Over the summer, Sphinx virtually held its Sphinx Performance Academy with three separate institutions—the Curtis Institute of Music, Juilliard School and the Cleveland Institute of Music. Ninety students were ultimately selected. “Every one of them can enter a conservatory or music school,” Dworkin said. Moreover, “we had to turn down three times as many students because we only had so many resources.”

This anecdote proves there’s “no shortage of talent nor interest, and if conservatories are looking for a diverse group of students, they are very much here,” Dworkin said. “It also supports the fact that amidst the pandemic, our applications have grown across all programs by a cumulative 60%.” If institutions across the board were “intentional about their recruitment, engagement, as well as support,” she said, “our landscape would look different and the fabric of their own micro- and macro-communities would begin to transform.”

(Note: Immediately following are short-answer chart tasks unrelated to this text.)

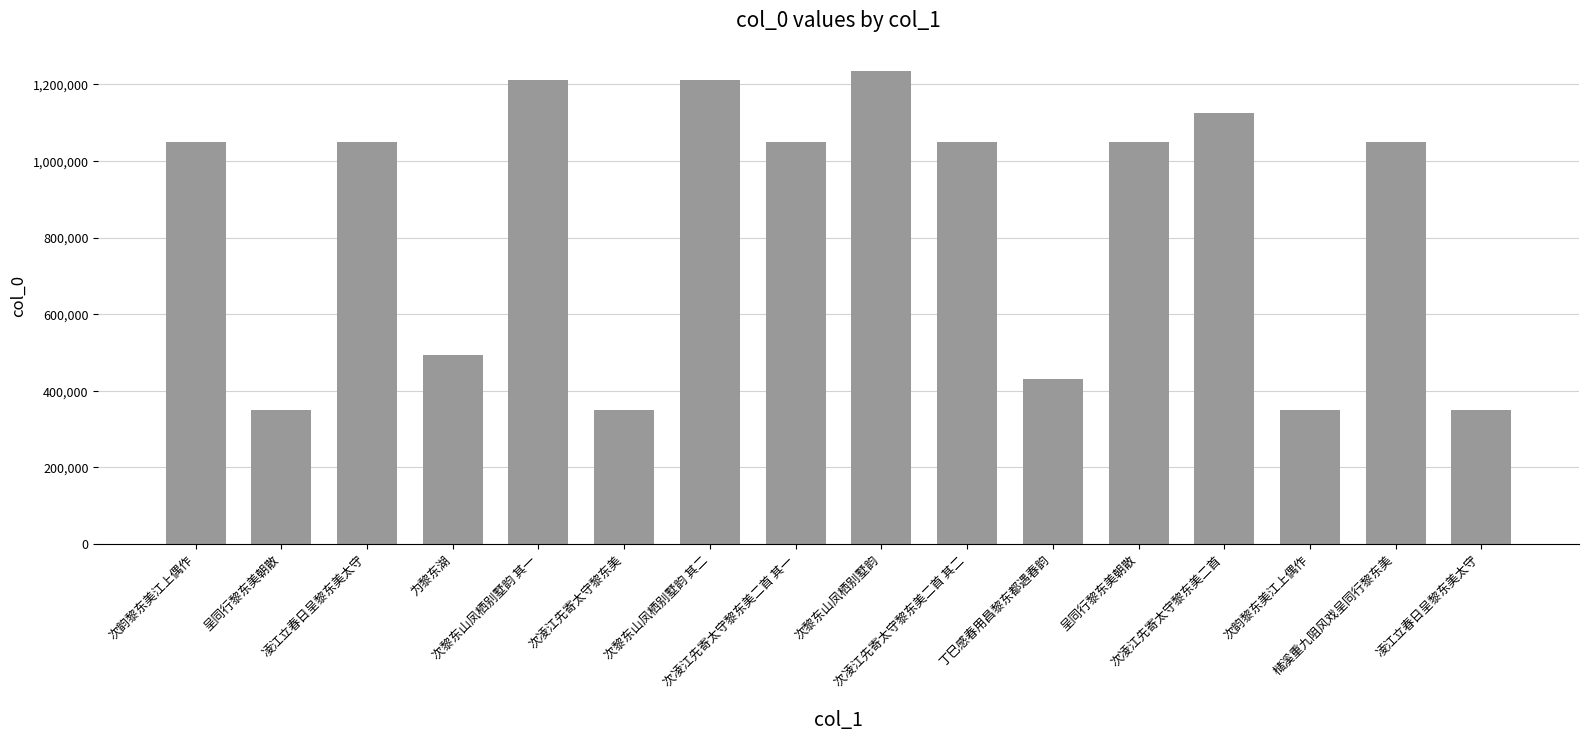

What is the sum of the values at 次韵黎东美江上偶作 and 丁巳感春用昌黎东都遇春韵?

1479987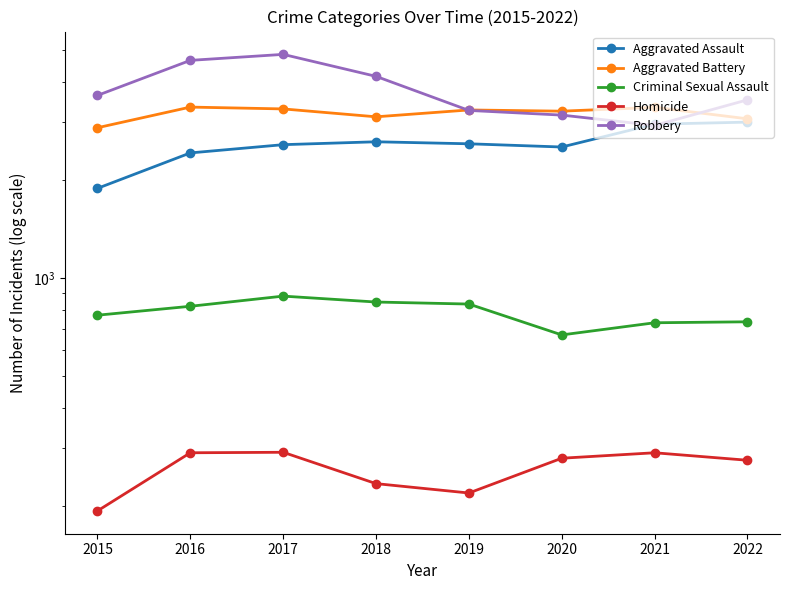

How many interior local peaks does the Homicide series have?

2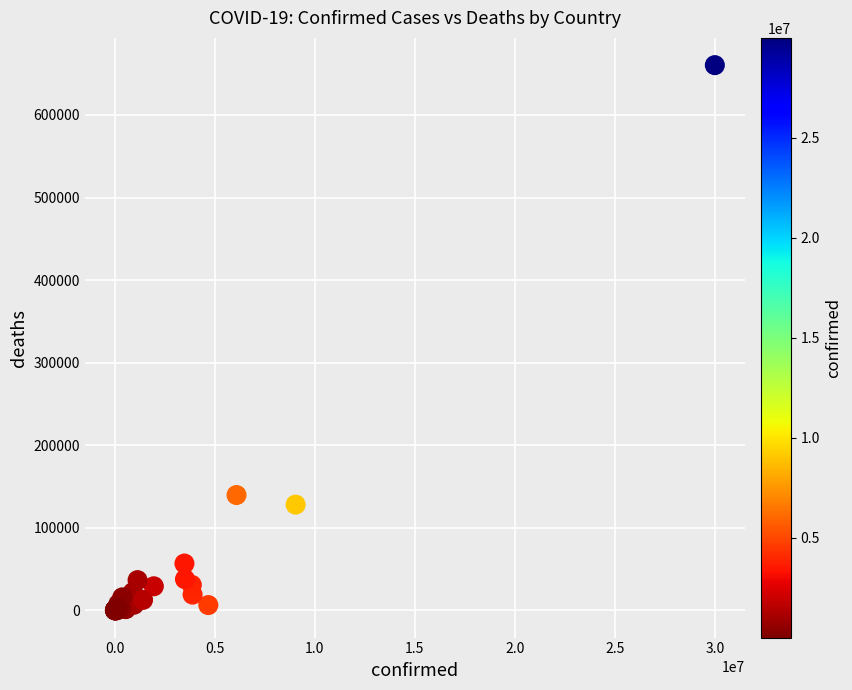

What Y value in the scatter plot is closest to 330191?

139650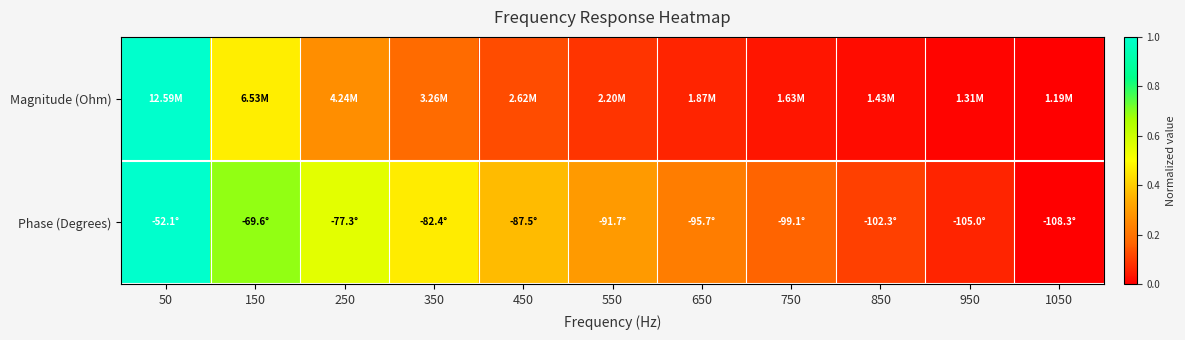

Count the number of data series in this chart.

2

To get the ball rolling, Sphinx has compiled a list of action items for individuals, educational institutions and performing arts presenters that, the organization states, would “result in a more just and equitable present and future in the presenting arts world.”

For example, Sphinx encourages orchestras, operas and dance companies to program 20% of their seasons to be “reflective of Black and Latinx composers” and “ensure that any and every opening in your ensemble/company and staffing ranks attract and engage an equitable number of Black and Latinx artists and leaders.”

The pandemic has shown Dworkin that change is possible. “The field has adapted like crazy,” she said, citing the field’s rapid and generally successful pivot to the virtual world. “Some of the lessons we’re taking with us post-pandemic will be for the better, and I’d like to see that kind of transformation in the sphere of social justice work.”

“I want to encourage as broadly and respectfully as possible the field to stand by those promises made and to embrace the discomfort of change,” Dworkin said. If funders and orchestras commit to meaningful system change, others will follow, and “in five or 10 years, we’ll have a new normal.”